**WHAT IS NEEDED**
Render the records below as a JSON list of strings, one per line, with blank lines dropped and the pictures left out.

-------------------------

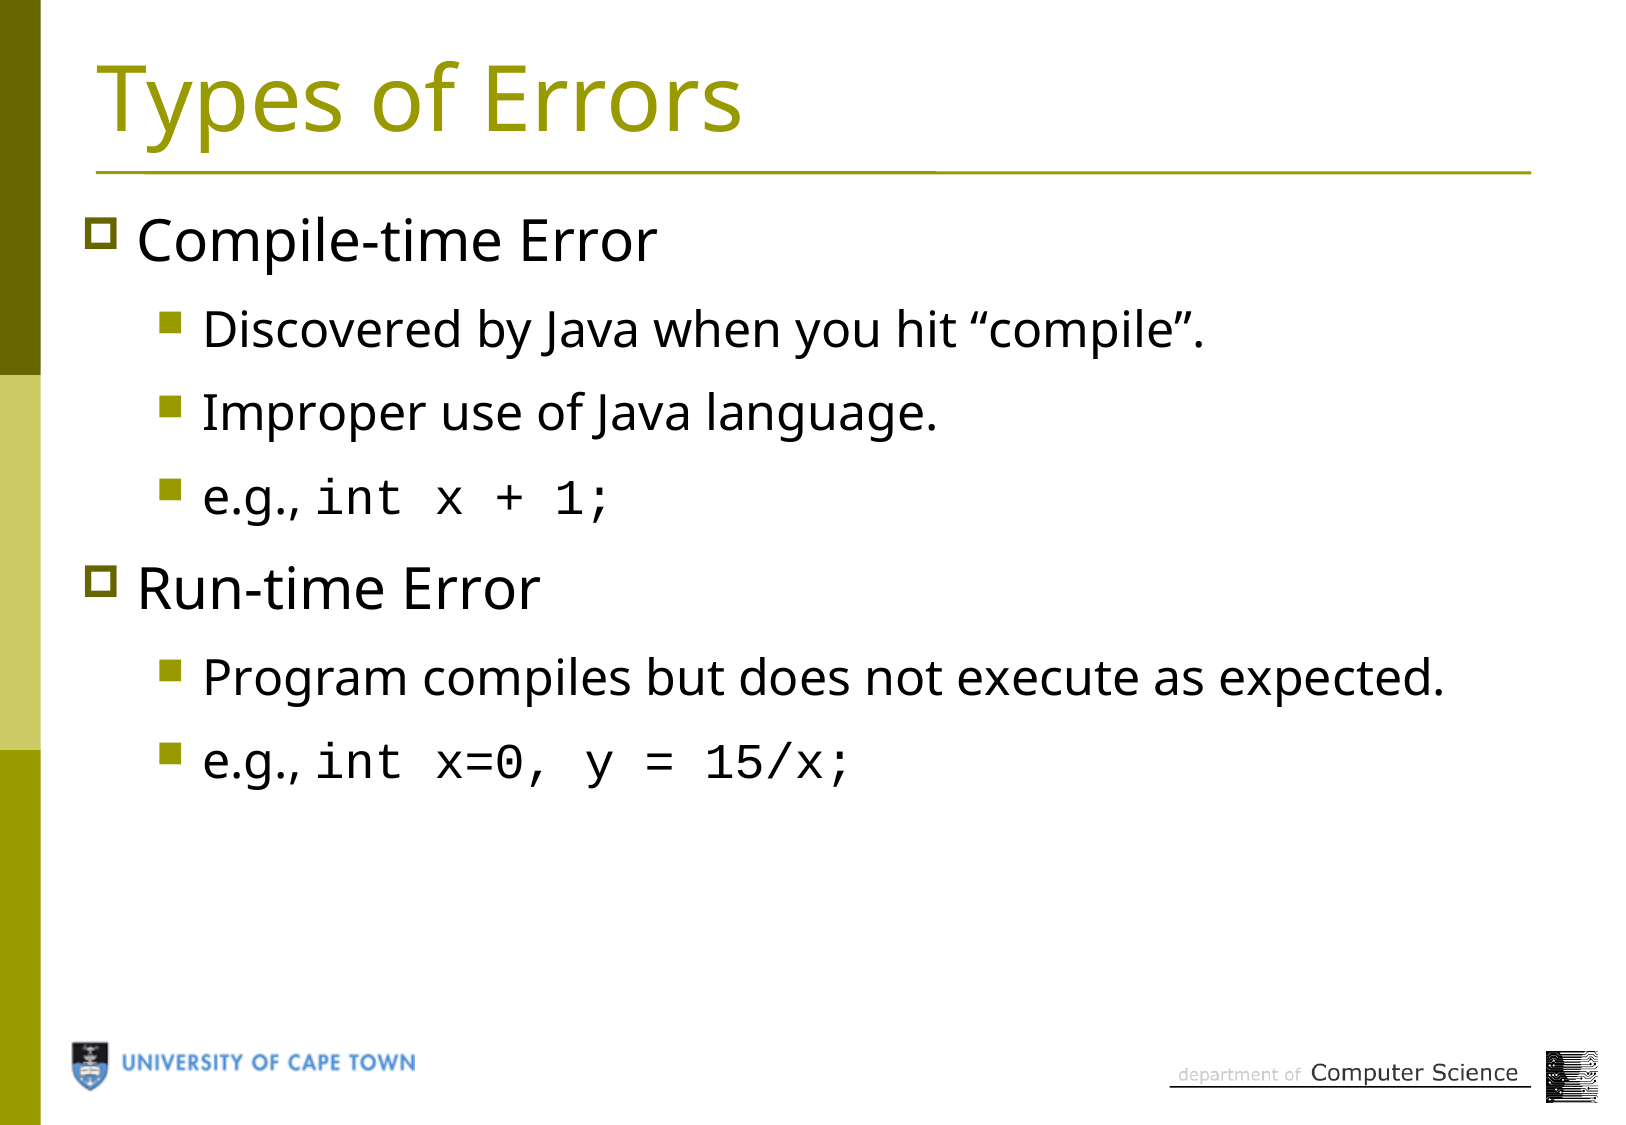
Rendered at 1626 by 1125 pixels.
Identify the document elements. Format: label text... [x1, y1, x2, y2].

picture [61, 1024, 415, 1103]
picture [1546, 1051, 1598, 1103]
list Compile-time Error Discovered by Java when you hit “compile”. Improper use of Java language. e.g., int x + 1; Run-time Error Program compiles but does not execute as expected. e.g., int x=0, y = 15/x; [81, 196, 1543, 991]
title Types of Errors [81, 21, 1543, 180]
picture [1169, 1043, 1532, 1091]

-------------------------

**EXERCISE RESPONSE**
[
  "Rendered at 1626 by 1125 pixels.",
  "Identify the document elements. Format: label text... [x1, y1, x2, y2].",
  "picture [61, 1024, 415, 1103]",
  "picture [1546, 1051, 1598, 1103]",
  "list Compile-time Error Discovered by Java when you hit “compile”. Improper use of Java language. e.g., int x + 1; Run-time Error Program compiles but does not execute as expected. e.g., int x=0, y = 15/x; [81, 196, 1543, 991]",
  "title Types of Errors [81, 21, 1543, 180]",
  "picture [1169, 1043, 1532, 1091]"
]